Last week the State Department released a review of the first six months of the implementation of the expansion of the Mexico City Policy (renamed to the Protecting Life in Global Health Assistance). With the review covering May-September 2016, and many awards, particularly within PEPFAR, not yet subjected to the policy, it wasn’t expected that anything more than a superficial analysis could be provided. The review cites that only four NGOs declined to comply with the policy, but over 500 prime recipients of U.S. funding have not yet had to determine compliance. The review primarily acknowledged the need for clarification on parts of the language dealing with financial support, training, and termination due to non-compliance.
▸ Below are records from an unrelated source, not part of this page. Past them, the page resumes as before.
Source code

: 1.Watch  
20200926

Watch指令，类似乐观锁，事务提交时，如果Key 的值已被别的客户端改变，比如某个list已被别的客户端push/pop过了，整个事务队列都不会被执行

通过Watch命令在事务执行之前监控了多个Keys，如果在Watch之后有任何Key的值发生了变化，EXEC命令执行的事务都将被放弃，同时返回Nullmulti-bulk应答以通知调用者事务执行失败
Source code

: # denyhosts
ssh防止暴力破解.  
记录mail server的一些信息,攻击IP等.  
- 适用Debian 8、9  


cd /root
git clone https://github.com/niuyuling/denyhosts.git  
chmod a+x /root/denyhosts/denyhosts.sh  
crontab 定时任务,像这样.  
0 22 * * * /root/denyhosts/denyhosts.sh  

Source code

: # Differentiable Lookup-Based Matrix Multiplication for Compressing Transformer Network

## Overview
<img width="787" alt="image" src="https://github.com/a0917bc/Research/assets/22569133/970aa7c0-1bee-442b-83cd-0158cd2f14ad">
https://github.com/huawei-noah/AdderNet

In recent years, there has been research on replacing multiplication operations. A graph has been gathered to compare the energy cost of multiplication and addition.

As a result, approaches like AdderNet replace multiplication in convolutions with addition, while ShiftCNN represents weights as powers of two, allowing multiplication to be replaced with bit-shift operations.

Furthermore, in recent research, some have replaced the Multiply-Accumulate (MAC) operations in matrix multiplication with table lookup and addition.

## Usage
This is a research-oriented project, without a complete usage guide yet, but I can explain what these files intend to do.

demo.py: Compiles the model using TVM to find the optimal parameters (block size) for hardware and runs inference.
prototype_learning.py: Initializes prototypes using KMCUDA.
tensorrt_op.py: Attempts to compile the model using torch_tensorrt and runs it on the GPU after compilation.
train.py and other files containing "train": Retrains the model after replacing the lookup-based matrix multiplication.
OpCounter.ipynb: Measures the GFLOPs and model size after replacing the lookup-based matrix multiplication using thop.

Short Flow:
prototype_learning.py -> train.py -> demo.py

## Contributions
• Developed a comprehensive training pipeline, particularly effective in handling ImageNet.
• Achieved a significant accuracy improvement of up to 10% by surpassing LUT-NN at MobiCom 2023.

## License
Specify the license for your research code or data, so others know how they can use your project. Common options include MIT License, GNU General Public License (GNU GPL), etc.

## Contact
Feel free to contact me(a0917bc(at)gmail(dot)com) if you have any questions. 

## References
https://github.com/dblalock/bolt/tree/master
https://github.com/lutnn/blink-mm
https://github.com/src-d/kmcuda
The State Department committed to another review to be completed by December 15, 2018. GHC will continue to advocate with the State Department and other agencies for a thorough and transparent review in order to fully understand the impact of and how to mitigate harm from this expanded policy.

Read the Six Month Review.

Read GHC’s statement.

CDC Plans to Pull Back from 39 of 49 Country Posts

In January, the Wall Street Journal reported that CDC would downsize its programs in 39 of the 49 countries where CDC maintains an overseas presence to support global health security activities. The downsizing is in anticipation of the expiring five year Ebola supplemental package at the end of FY19. The remaining ten countries that the CDC plans to focus on are India, Thailand, Vietnam, Jordan, Kenya, Uganda, Liberia, Nigeria, Senegal and Guatemala. In response to this potential scale back, Global Health Council, the Global Health Security Consortium, Next Generation Global Health Security Network, and the Global Health Technologies Coalition sent a letter to HHS Secretary Alex Azar, and others in the administration, to share the concerns on the pending funding cliff and asked for an open dialogue with HHS to discuss how to move forward. Read the letter here. The letter was circulated on news platforms such as the Washington Post and CNN.

Dr. Anne Schuchat Assumes Acting Director Role at CDC

Dr. Anne Schuchat will serve as acting director of CDC following the resignation of Dr. Brenda Fitzgerald at the end of January. Dr. Fitzgerald’s resignation came shortly after Politico published reports that exposed her investments in a tobacco company after she accepted the director’s position.